Эндрю Соломон - Демон полуденный. Анатомия депрессии Страница 62
Эндрю Соломон - Демон полуденный. Анатомия депрессии читать онлайн бесплатно
Дьери испытывает трудности и того бедного мира, из которого происходит, и того более богатого, в котором живет сейчас. Его элегантность, которую он несет самым естественным образом, далась ему нелегко; он умеет держать свои горести при себе, потому что не дает себе послабления в мире, отнюдь не готовом давать ему послабления. Оповестить всех родных о своей депрессии было для Дьери нелегко. Он не уверен, что они сумели бы понять болезнь с его позиций, хотя и отец, и другие члены семьи сами проявляли ее симптомы. Временами ему бывает трудно играть роль бодренького младшего брата и сохранять хорошую мину удается не всегда. К счастью, одна из его сестер, дипломированный психолог-клиницист с частной практикой в Бостоне, помогла ему найти правильный путь, когда он впервые обратился за помощью. Жена сразу же отнеслась к проблеме сочувственно и стала для него надежной опорой, хотя и ей поначалу было трудно понять, как сочетается мужественность и самоуверенность мужа с тем, что она знала о депрессии.
С тех пор как он впервые лечился еще в Париже, он большую часть времени проходил разговорную терапию, перемежая ее периодами приема антидепрессантов. Последним был пятилетний курс психотерапии с женщиной, которая «утвердила мой дух. Я сумел осознать, как трудно мне было справляться с гневом. Я боялся рассердиться на человека из страха, что просто взорвусь и уничтожу его. Теперь я от этого страха освободился. Благодаря терапии, я развил в себе целый набор новых качеств. Я стал более уравновешен и лучше осознаю себя. Мне стало легче распознавать свои чувства вместо того, чтобы просто реагировать с их помощью». Женитьба, а потом и рождение дочери смягчили его. «Ранимость моей дочери — ее самое мощное оружие, самый могущественный инструмент. Это изменило мое отношение к уязвимости и хрупкости». Тем не менее депрессия возвращается, хрупкость выходит на поверхность и приходится корректировать режим приема лекарств. «В один прекрасный день вдруг происходит несколько неприятностей сразу, и я чувствую себя так, будто моя жизнь на мели. Если бы не любовь к жене и дочери, помогающая мне выкарабкиваться, я бы давно уже сдался. Благодаря терапии я учусь понимать, что запускает в ход депрессию. С правильной заботой и поддержкой я начинаю определять болезнь, а не позволяю ей определять меня».

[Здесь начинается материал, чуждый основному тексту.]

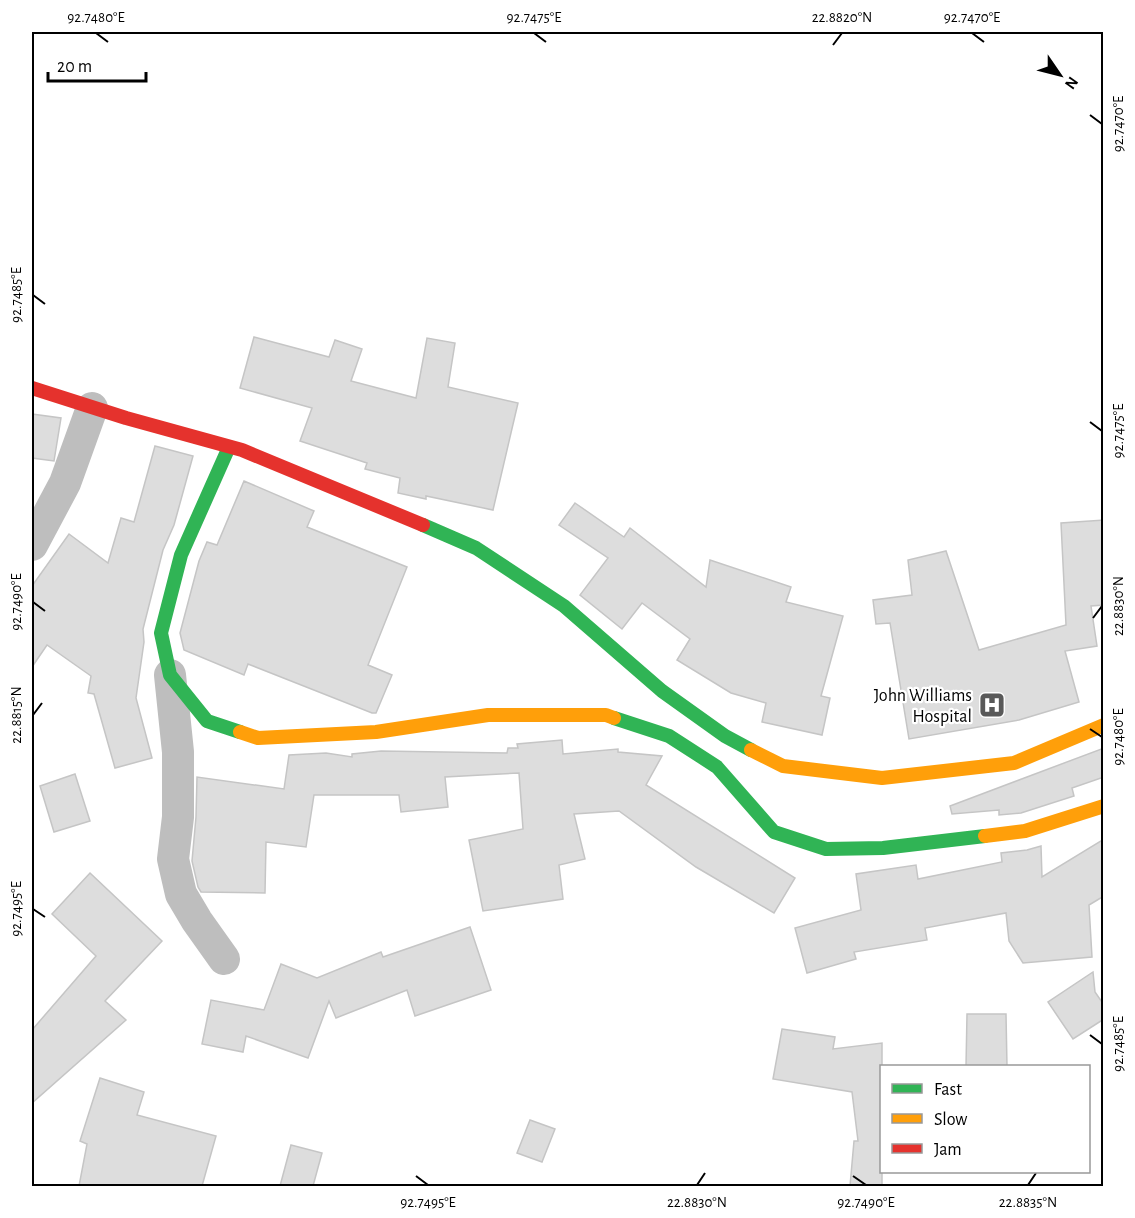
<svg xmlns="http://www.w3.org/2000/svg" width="1135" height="1218" viewBox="0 0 1135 1218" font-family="'Alegreya Sans',sans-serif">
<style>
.building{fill:#ddd;stroke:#c5c5c5;stroke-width:1.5}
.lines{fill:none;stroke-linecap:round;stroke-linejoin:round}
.street{stroke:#bebebe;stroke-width:32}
.fast{stroke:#30b455;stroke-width:14}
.slow{stroke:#ff9f0a;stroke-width:14}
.jam{stroke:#e5322d;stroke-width:14}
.ticks{fill:none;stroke:#000;stroke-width:2}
.labels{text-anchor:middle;stroke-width:4.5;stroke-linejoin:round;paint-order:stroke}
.poi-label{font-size:18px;fill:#000;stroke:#fff;text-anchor:end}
.neatline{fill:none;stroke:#000;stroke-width:2}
.ticks-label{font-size:15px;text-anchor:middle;fill:#000}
</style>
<rect width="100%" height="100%" fill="#fff"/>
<g class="building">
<path d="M254 337 329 357 335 340 362 349 351 381 416 398 427 338 455 343 448 387 518 403 493 510 426 496V499L398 493 400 478 365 469 367 463 300 441 312 408 240 388Z"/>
<path d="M32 414 61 418 54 461 32 458Z"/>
<path d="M155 446 193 456 174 525 163 550 143 629 144 642 136 698 152 758 115 768 94 694 88 693 91 676 47 645 32 667V586L69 534 108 563 121 518 134 522Z"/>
<path d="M244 481 314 511 307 527 407 567 368 665 392 675 376 713H372L248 664 244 675 184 650 180 633 199 561 207 542 217 545Z"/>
<path d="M575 503 624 537 630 528 706 587 710 560 791 587 786 602 843 616 821 696 830 698 822 735 762 722 766 703 731 693 677 660 690 639 642 603 622 629 580 595 608 558 559 525Z"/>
<path d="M1104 520V605L1091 606 1097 646 1065 651 1079 702 1019 720 909 739 890 623 876 624 873 600 912 595 908 560 946 551 979 650 1066 625 1061 523Z"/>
<path d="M562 740 563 754 618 749V752L662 756 646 785 795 878 774 913 696 867 619 811 574 814 585 859 559 865 563 899 483 911 469 840 523 829 519 773 445 777 448 807 401 812 399 795H314L306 847 266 842 265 893 201 892 198 887 192 861 196 817 197 777 284 789 289 755 326 753 352 757V754L381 751 507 753 508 748H518L517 744Z"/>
<path d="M1104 748V777L1072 788 1074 796 1021 813 999 815V810L952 814 950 806Z"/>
<path d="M75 774 90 821 54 832 40 786Z"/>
<path d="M1104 839V896L1089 905 1092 957 1023 963 1009 941 1006 913 925 928 927 940 854 952 856 959 807 973 795 928 861 910 856 874 916 865 918 879 1002 862 1001 853 1027 850 1041 846 1042 877Z"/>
<path d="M90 873 162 941 105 1001 126 1020 32 1103V1030L96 956 52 914Z"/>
<path d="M470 927 491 990 415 1016 407 990 336 1018 329 1001 308 1058 246 1036 243 1052 202 1044 211 1000 264 1010 281 964 317 978 381 952 383 957Z"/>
<path d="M1093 972 1095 992 1104 1005V1019L1073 1039 1048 1002Z"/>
<path d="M967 1014H1006L1007 1066H966Z"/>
<path d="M782 1029 835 1037 833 1049 882 1043V1186H850L854 1141H858L852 1092 773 1079Z"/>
<path d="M100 1078 144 1092 137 1115 216 1136 202 1186H79L87 1144 80 1141Z"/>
<path d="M530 1120 555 1129 542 1162 517 1153Z"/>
<path d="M291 1145 322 1153 313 1186H280Z"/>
</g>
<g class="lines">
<g class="street">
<path d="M32 545 65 483 92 408"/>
<path d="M170 675 178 752V817L173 859 181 894 197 921 224 959"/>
</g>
<g class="fast">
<path d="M229 447 181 555 161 633 170 675 207 721 240 732"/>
<path d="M423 525 476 548 564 606 662 691 725 736 751 750"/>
<path d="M614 718 669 736 717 767 774 832 826 849 883 848 985 836"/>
</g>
<g class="slow">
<path d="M240 732 258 738 376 732 488 715H606L614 718"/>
<path d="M751 750 783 766 882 778 1014 763 1104 725"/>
<path d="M985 836 1025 831 1104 806"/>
</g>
<path class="jam" d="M32 388 126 418 242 450 423 525"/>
</g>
<path class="ticks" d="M96 33 108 42M534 33 546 42M972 33 984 42M833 45 842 33M1090 115 1102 124M33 295 45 304M1090 422 1102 431M33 602 45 611M1093 618 1102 606M33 715 42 703M1090 729 1102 737M33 909 45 917M1090 1035 1102 1044M416 1176 428 1185M853 1176 866 1185M697 1185 705 1173M1028 1185 1036 1173"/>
<defs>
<symbol id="hospital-square" viewBox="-11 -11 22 22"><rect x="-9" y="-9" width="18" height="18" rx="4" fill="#595959" stroke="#fff"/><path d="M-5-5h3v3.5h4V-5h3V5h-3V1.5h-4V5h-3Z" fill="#fff"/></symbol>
</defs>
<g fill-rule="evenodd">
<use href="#hospital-square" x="977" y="690" width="30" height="30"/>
</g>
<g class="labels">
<g class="poi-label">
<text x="972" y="701">John Williams<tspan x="972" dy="21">Hospital</tspan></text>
</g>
</g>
<rect width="1135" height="1218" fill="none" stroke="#ffffff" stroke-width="66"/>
<rect x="880" y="1065" width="210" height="108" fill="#ffffff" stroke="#999999" stroke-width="1.5"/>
<rect x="892" y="1084" width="30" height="9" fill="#30b455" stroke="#999999" stroke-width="1.5"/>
<text x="934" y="1095" font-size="18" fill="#000000">Fast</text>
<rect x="892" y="1114" width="30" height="9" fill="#ff9f0a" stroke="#999999" stroke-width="1.5"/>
<text x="934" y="1125" font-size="18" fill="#000000">Slow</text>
<rect x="892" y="1144" width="30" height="9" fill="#e5322d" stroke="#999999" stroke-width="1.5"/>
<text x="934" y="1155" font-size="18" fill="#000000">Jam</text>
<g transform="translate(1060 75) rotate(125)" stroke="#ffffff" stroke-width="4.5" paint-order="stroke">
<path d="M0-4.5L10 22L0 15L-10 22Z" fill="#000000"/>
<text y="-9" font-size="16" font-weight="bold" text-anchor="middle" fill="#000000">N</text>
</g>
<path d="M48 72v9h98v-9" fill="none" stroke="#000000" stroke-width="3"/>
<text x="57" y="72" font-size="18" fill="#000000" stroke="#ffffff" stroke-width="4.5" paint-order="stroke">20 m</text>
<rect x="33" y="33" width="1069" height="1152" class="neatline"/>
<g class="ticks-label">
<text x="96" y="22">92.7480°E</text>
<text x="534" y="22">92.7475°E</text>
<text x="842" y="22">22.8820°N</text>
<text x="972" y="22">92.7470°E</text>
<text transform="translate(1118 124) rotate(-90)" y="5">92.7470°E</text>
<text transform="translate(16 295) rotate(-90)" y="5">92.7485°E</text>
<text transform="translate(1118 431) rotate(-90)" y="5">92.7475°E</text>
<text transform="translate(16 602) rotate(-90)" y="5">92.7490°E</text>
<text transform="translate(1118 606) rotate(-90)" y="5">22.8830°N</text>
<text transform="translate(16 715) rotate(-90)" y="5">22.8815°N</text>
<text transform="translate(1118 737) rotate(-90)" y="5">92.7480°E</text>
<text transform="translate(16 909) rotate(-90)" y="5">92.7495°E</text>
<text transform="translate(1118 1044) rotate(-90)" y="5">92.7485°E</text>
<text x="428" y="1207">92.7495°E</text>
<text x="697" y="1207">22.8830°N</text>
<text x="866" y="1207">92.7490°E</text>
<text x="1028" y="1207">22.8835°N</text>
</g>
</svg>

Дьери постоянно испытывает на себе проявления расизма, усугубляемые его устрашающим телосложением и, как это ни странно, красотой. Я видел, как продавцы в магазинах отшатываются от него. Я простаивал с ним по пятнадцать минут на нью-йоркских улицах, когда он пытался поймать такси, и никто не останавливался; стоило же поднять руку мне, и мы садились в машину ровно через десять секунд. Однажды полиция арестовала Дьери в трех кварталах от его дома в Бруклине: ему сказали, что он подпадает под описание некоего преступника, и его долгие часы держали в кутузке прикованным к балке. Ни его поведение, ни документы никак не повлияли на представителей власти, заключивших его под стражу. Непрерывные унижения расизма и показного равноправия отнюдь не помогают переносить депрессию. Подозрительность, с которой к нему относятся на улице, и «презумпция виновности» очень изматывают. Подобное ложное восприятие, демонстрируемое многими людьми, сильно изолирует.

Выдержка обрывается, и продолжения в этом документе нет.